Dr. Christopher Andrews

Assistant Professor of English
Writing Studies @ Texas A&M University Corpus Christi
Pre-tenure binder, Spring 2019

Statement on teaching activities

I came to TAMUCC to teach and develop courses in technical communication and writing studies, and to work with students interested in writing and technical/professional writing programs. In my job application materials, I described three elements of my teaching philosophy:

I am still committed to each of these principles, and find that they have intensified in my online and face-to-face teaching, coming to new life as I have worked with my students at TAMUCC.

An example of this sort of intensification is how I teach students to use and select writing technologies rhetorically. I have long described my focus on agency as meeting students where they are and helping them learn to experiment and try new things with texts. A lot of my students’ multimodal work will be their first project of that particular kind, such as a technical and professional writing assignment that asks students to apply lessons in document design to create a visualizations about professional writing (Tab 5).
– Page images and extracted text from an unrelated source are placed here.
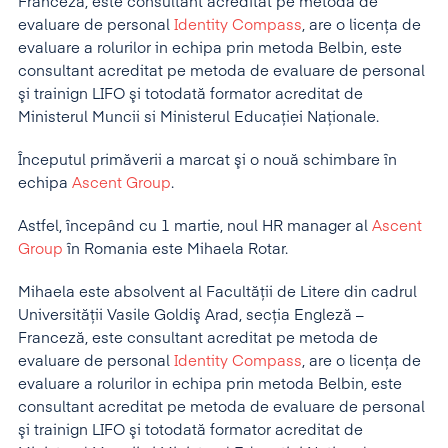
Franceză, este consultant acreditat pe metoda de
evaluare de personal
Identity Compass
, are o licenţa de
evaluare a rolurilor in echipa prin metoda Belbin, este
consultant acreditat pe metoda de evaluare de personal
şi trainign LIFO şi totodată formator acreditat de
Ministerul Muncii si Ministerul Educaţiei Naţionale.
Începutul primăverii a marcat şi o nouă schimbare în
echipa
Ascent Group
.
Astfel, începând cu 1 martie, noul HR manager al
Ascent
Group
în Romania este Mihaela Rotar.
Mihaela este absolvent al Facultăţii de Litere din cadrul
Universităţii Vasile Goldiş Arad, secţia Engleză –
Franceză, este consultant acreditat pe metoda de
evaluare de personal
Identity Compass
, are o licenţa de
evaluare a rolurilor in echipa prin metoda Belbin, este
consultant acreditat pe metoda de evaluare de personal
şi trainign LIFO şi totodată formator acreditat de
Other students take the chance to develop advanced multimodal presentations and even simple video games. In my Editing course (Tab 7), students experience the variety of tools and processes that editors use to collaborate and produce texts. Students in my online Writing for the Web course must research, evaluate, select the right content management system to meet their rhetorical needs and skill levels as they build their portfolios or websites, and this is often their very first blog. Some students have even continued to adapt their class portfolios into professional websites that they use and update after graduation.

My focus on developing students’ sense of agency and technical-rhetorical skills has also changed in specific ways. With larger advanced writing class sizes and the particular student body at TAMUCC, who often may not even own their own computers at home, I have committed to building tutorials and resources for my students to learn the functional and technical literacies that support their communication goals where I once would have handled things ad-hoc in a workshop as they come up or by simply referring students to external materials. For Writing for the Web I built a series of markup exercises/tutorials that help students learn HTML/CSS skills and basic concepts of content management that will serve them as future web authors or content developers. To help students create accessible multimodal reports in Technical and Professional Writing, I have built scaffolding assignments that both walk them through the technical processes of modifying and creating stylesheets in Word and help them learn how to work with figures, lists, headings, and styles in ways that will serve them beyond the class (Tab 5). As I shifted these activities into my online courses, It has been especially important to test and iterate on them in order to ensure students can do them on their own, without the guiding hand of the professor in a classroom workshop.

In my instruction I try to introduce students to the genres and rhetorical situations they’ll encounter in their professional lives. ENGL 3301 has iterated in response to student feedback and achievements over the three years I have taught it. In the first semester, I introduced a “writing in professions” focus to the course which has become a standard structure for other 3301 courses. Originally, the course included four projects, but thorough student feedback and reflection, we have arrived at a structure and pace that online and face-to-face students seem to flourish. Currently, the course centers around a broad overview of professional writing and two research projects: the Reference to Writing in Your Field and Report on Writing in Your Field projects (Tab 5). Both of these projects have received positive student feedback (Tab 10); at the same time they inspire quality work, as evidenced by the included samples.

I have developed new syllabi and courses every year, including undergraduate courses such as Writing for the Web (Tab 6), Writing for Social Media, and Editing (Tab 7), as well as a graduate course, Writing across Digital Media (Tab 8). While each of these courses prominently name “writing” in the title, I ask students to work with multiple media and a variety of technologies in order to help them engage the complex, situated, and multimodal nature of rhetorical work in professional or networked environments. To model the sorts of writing, design, and technical delivery I assign students, I create born-digital assignment or project descriptions for many of their tasks. Writing for the Web students must turn a previously-written paper into a website, and the assignment description is delivered using Google Sites rather than a handout. Using the same tools that I ask students to experiment with enables me to engage with them beyond the moment of instruction or feedback. I am able to share experiences and strategies with them as they are struggling to master planning, arrangement, style, multimodality, and delivery. They see me as a web writer or editor, working through the same processes that I am asking them to inhabit. I encourage this by using asynchronous and synchronous media together; with the chat-based collaboration tool Slack I can provide in-the-moment answers to copyediting homework or have thoughtful discussions about web writing as students are reading (see syllabus description of Slack, Tab 7). Importantly, using these tools also prepares students for life after Blackboard.

Finally, I ask my students to reflect, drawing specific connections between their expectations and experiences in a course, what they learned and made, and their future academic or professional goals. Metacognitive writing of this kind (Tabs 5, 6, 7) allows them to build connections across courses, across disciplines, and across experiences, and encourages a healthy habit of critical reflection on what they’re doing.